The strange reason why ‘Oklahoma!’ was not actually filmed in Oklahoma
When Rodgers and Hammerstein wrote their hit 1943 Broadway musical Oklahoma!, they couldn’t have been more obvious with their use of an exclamation point to emphasise the importance of the show’s significance to the South Central US state.
Given how much money there was in adapting popular musicals into films during the 1950s, it was almost inevitable that the stage show would eventually be transferred to the silver screen. Fans of the show were hotly anticipating seeing how director Fred Zinnemann would choose to depict the luscious green pastures of the state’s farmlands where the story takes place, as were Oklahomans who were simmering with excitement at their home state being at the centre of attention.
There had been significant interest in adapting Oklahoma! for the screen ever since its Broadway debut, but it wasn’t until 1953 that the rights were officially granted to the Magna Theatre Corporation. With that, production began almost immediately, with the film arriving in cinemas in 1955, but those expecting to see Oklahoma itself were left significantly underwhelmed, owing to the fact that not a single scene was shot within the state’s borders.
The issue was that Oklahoma, as a region, had undergone a relatively significant industrialisation over the course of half a century, with the story having taken place in 1906, a year before it was even recognised as a state in its own right. By this point, the landscape that the characters would have lived in had now been surrounded by oil wells, power lines and tall buildings, none of which would have been possible to remove during edits to create an authentic setting.

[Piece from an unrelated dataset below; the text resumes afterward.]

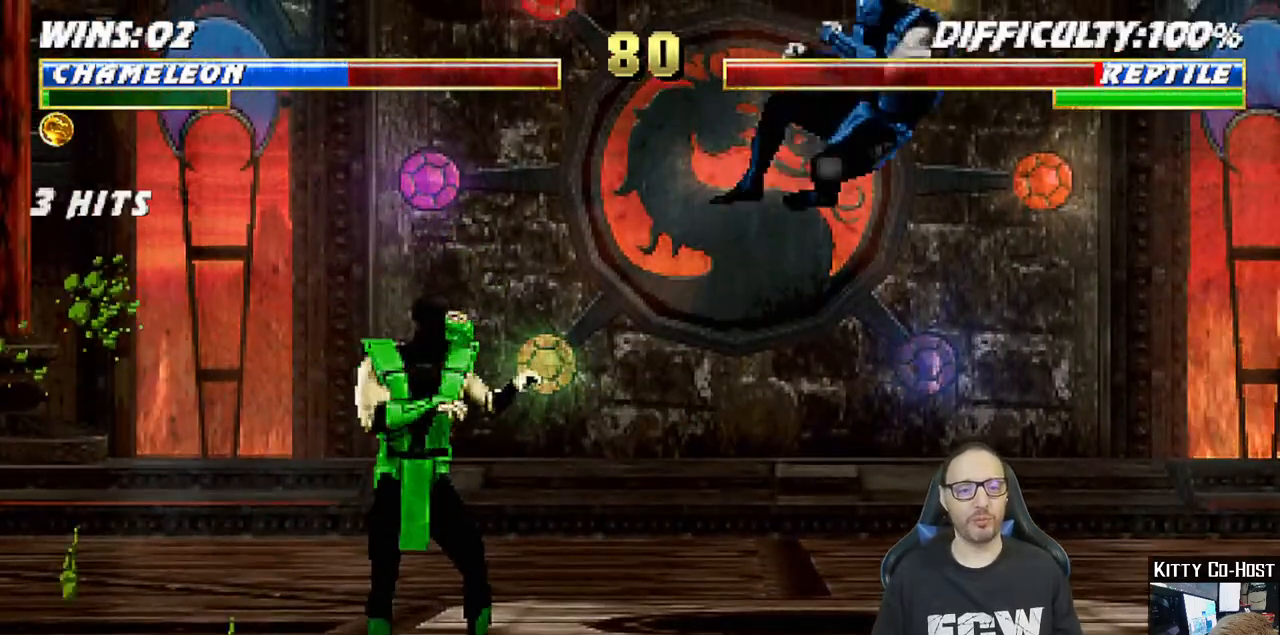
{"dt_ms": 500, "buttons": [], "left_stick": "center", "right_stick": "center", "events": [[33, "DPAD_RIGHT", "up"], [33, "L1", "up"], [150, "R2", "down"], [200, "R2", "up"], [267, "DPAD_DOWN", "down"], [283, "DPAD_LEFT", "down"], [333, "DPAD_DOWN", "up"], [367, "DPAD_LEFT", "up"], [383, "CROSS", "down"], [500, "CROSS", "up"]]}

Instead, the studio opted to relocate to Arizona after a lengthy scouting process, noting how the state had plenty more to offer in the way of its landscape. The production of the film would eventually decamp to the state’s San Rafael Valley, where the cast and crew could easily travel to surrounding locations that boasted other remote settings that boasted far more rural charm than 1950s Oklahoma was able to offer.
However, anyone with a keen eye for topography and a knowledge of agricultural practices would have been able to tell that Oklahoma! was not filmed in Oklahoma – for starters, much of the backdrop in Arizona was far more mountainous than the comparatively flat surroundings of the story’s setting, and on top of this, the fact that the story is set on a corn farm meant that producers had to transport stalks of corn via flatbed trucks all the way to the shooting location a year before filming began to give it even the slightest chance of growing to the height that one would expect in Oklahoma; a height it never quite managed to reach.
The sound stage, interior and backlot shots of the film also weren’t shot in Oklahoma, nor were they shot in Arizona. Due to the production’s insistence on undertaking principal photography using both the brand new Todd-AO process as well as in CinemaScope, MGM Studios in California had to be used in order for their precise technical specifications to be met.
Despite the fact that we’re told not to believe everything we see in films, location supervisors have a long history of choosing to shoot films in places far from the supposed setting and then trying to cover up the fact. Many westerns were famously shot in Almeria in the South of Spain, but none of them went to the ridiculous effort of hiding this. In the case of Oklahoma!, no press for the film, nor the official historical societies of either state, has any record of this ever taking place.
Virtually everything else about the film adaptation is accurate to the original Broadway musical, with Rodgers and Hammerstein personally ensuring that no changes were made to the songs or general plot. The location, however, clearly didn’t seem to matter to them. They may as well have renamed it Arizona! if we’re being perfectly honest.